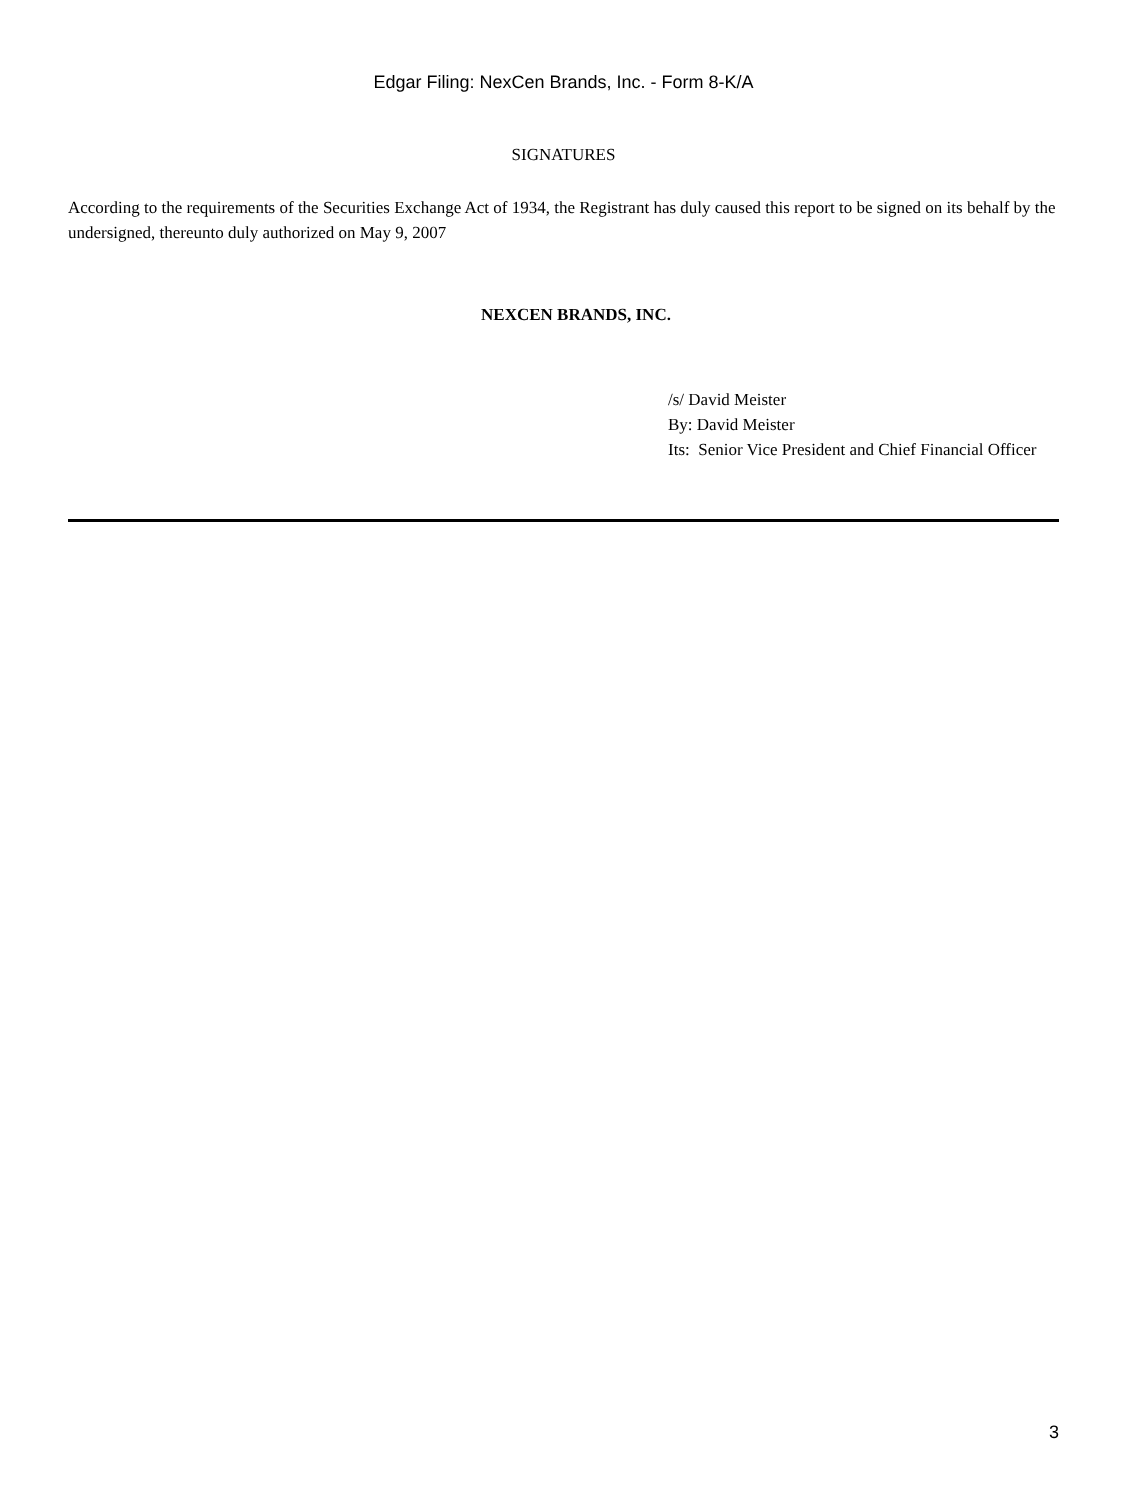Edgar Filing: NexCen Brands, Inc. - Form 8-K/A
SIGNATURES
According to the requirements of the Securities Exchange Act of 1934, the Registrant has duly caused this report to be signed on its behalf by the undersigned, thereunto duly authorized on May 9, 2007
NEXCEN BRANDS, INC.
/s/ David Meister
By: David Meister
Its: Senior Vice President and Chief Financial Officer
3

**Description of the task:** Would you write out an exact copy of the entries above, with no images?

**Response to the task:**
Edgar Filing: NexCen Brands, Inc. - Form 8-K/A
SIGNATURES
According to the requirements of the Securities Exchange Act of 1934, the Registrant has duly caused this report to be signed on its behalf by the undersigned, thereunto duly authorized on May 9, 2007
NEXCEN BRANDS, INC.
/s/ David Meister
By: David Meister
Its: Senior Vice President and Chief Financial Officer
3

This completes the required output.